Task description
Could you arrange the records as a JSON list of strings, starting at the line that contains "pose: elev=247.3 azim=34.7" and stopping after the line that contains "Dot at: (230, 293)", with one string per line and blank lines dropped? Leave the pictures out of the answer.

Supplied records
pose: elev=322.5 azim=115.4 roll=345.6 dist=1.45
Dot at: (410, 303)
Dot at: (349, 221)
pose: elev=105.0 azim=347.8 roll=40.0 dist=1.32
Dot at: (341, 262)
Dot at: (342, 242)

--

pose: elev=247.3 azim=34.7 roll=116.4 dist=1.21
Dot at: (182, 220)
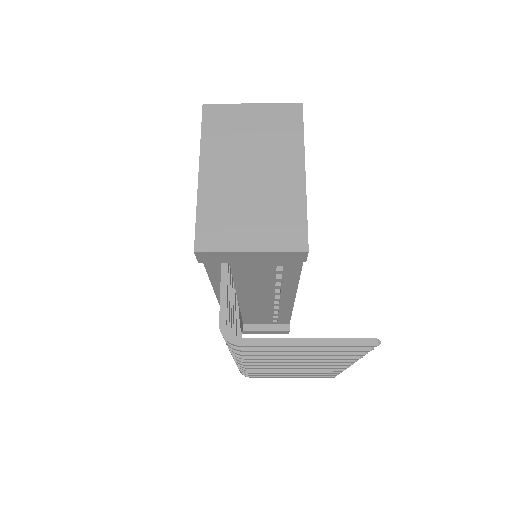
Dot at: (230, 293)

Task response
[
  "pose: elev=247.3 azim=34.7 roll=116.4 dist=1.21",
  "Dot at: (182, 220)",
  "Dot at: (230, 293)"
]